SeaScape allows processing on a larger farm of typical cloud servers, which have only 16-32 GB of data and cheap local storage. Oh, and there are thousands of them, along with a robust load-sharing facility (LSF) for dispatching the shards.
Of course, this brings us into the realm of cloud computing for EDA – the oft-tried, seldom successful notion of leveraging all these cloud servers to design chips. Problem is, of course, as always, not enough people trust that their crown jewels will remain safely away from prying eyes in the cloud.
While that might seem to put a question mark by Ansys’s efforts, they note that many of their big customers have extensive in-house farms – private clouds. And Ansys has arranged what they refer to as a “virtual private cloud (VPC), which they’d eventually like to transition into a full-on public cloud for all those Internet of Things (IoT) designs they anticipate coming their way.
Underachieving is Good?
Finally, they’re using this to bolster the notion of under-design. Right now, based on the difficulty of doing concurrent multi-physics optimization, designs are optimized along individual axes, resulting in overdesign.

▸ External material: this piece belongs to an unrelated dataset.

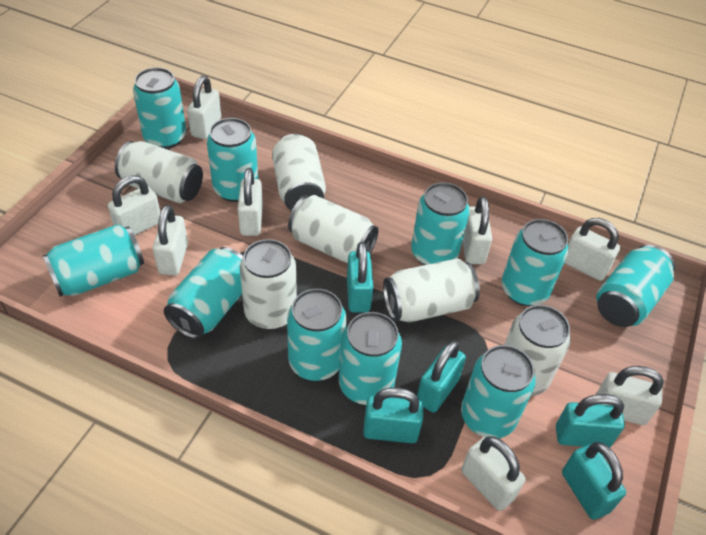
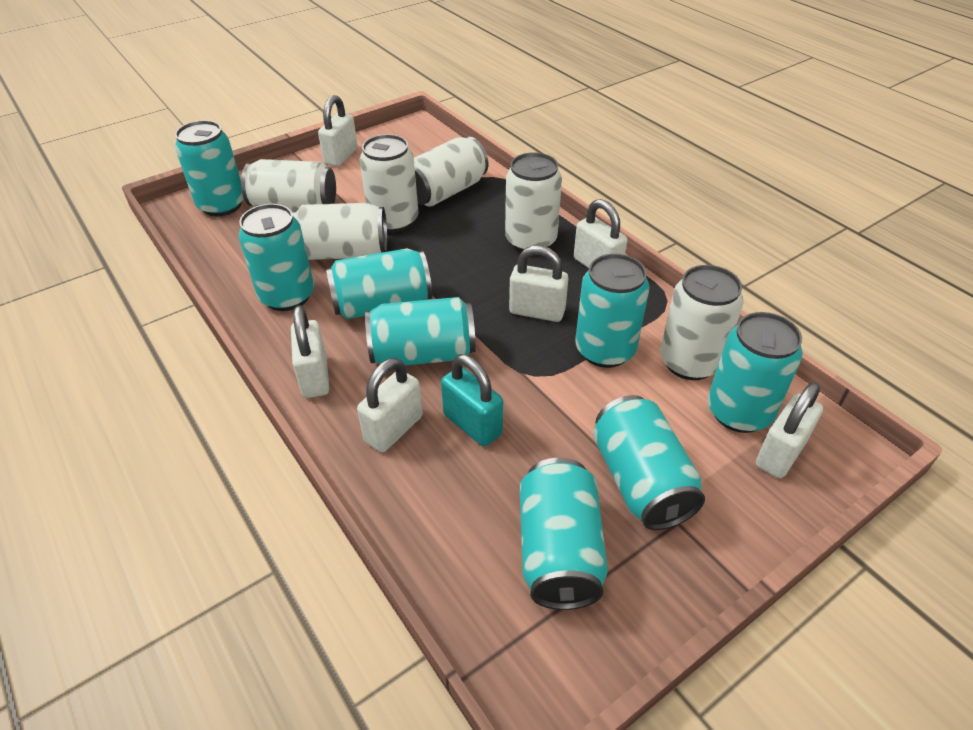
turquoise can: [42,224,144,297] [133,67,186,149] [164,247,243,339] [207,118,258,202] [287,289,346,381] [339,312,402,405] [411,182,470,265] [461,345,536,438] [502,219,569,306] [596,245,675,327] = 10 -> [175,120,244,216] [238,204,314,311] [326,248,432,319] [365,297,476,365] [520,458,608,610] [575,254,649,368] [593,395,705,530] [708,312,803,433] = 8
turquoise padlock: [347,242,373,313] [363,387,423,443] [417,340,466,412] [556,394,625,447] [562,442,626,520] = 5 -> [441,354,503,446] = 1
white padlock: [108,175,160,235] [153,205,188,276] [187,76,221,139] [238,168,263,236] [461,436,526,511] [463,196,492,264] [564,218,620,281] [596,366,664,425] = 8 -> [291,305,329,398] [318,95,358,167] [357,358,423,452] [509,245,568,322] [574,199,627,268] [756,382,823,478] = 6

With more capable tools, they’re promoting the idea that you should start with an under-designed chip. You can then do analysis to identify specific parts of the chip that need shoring up. At that point, you can make surgical fixes – a bit of metal here, a bit of space there – to make sure that current and voltage drop and EMI and electromigration and all of the other potential bugaboos are addressed with the minimum of fuss. They anticipate real die size savings out of such an approach.
As a reminder, SeaScape is an underlying bit of infrastructure that can – and, if they have their way, will – be used to host a variety of compute- or data-intensive design tools. I asked whether they might be tempted to license the platform out to others. They said that they’ve been asked, but have no present plans to do so.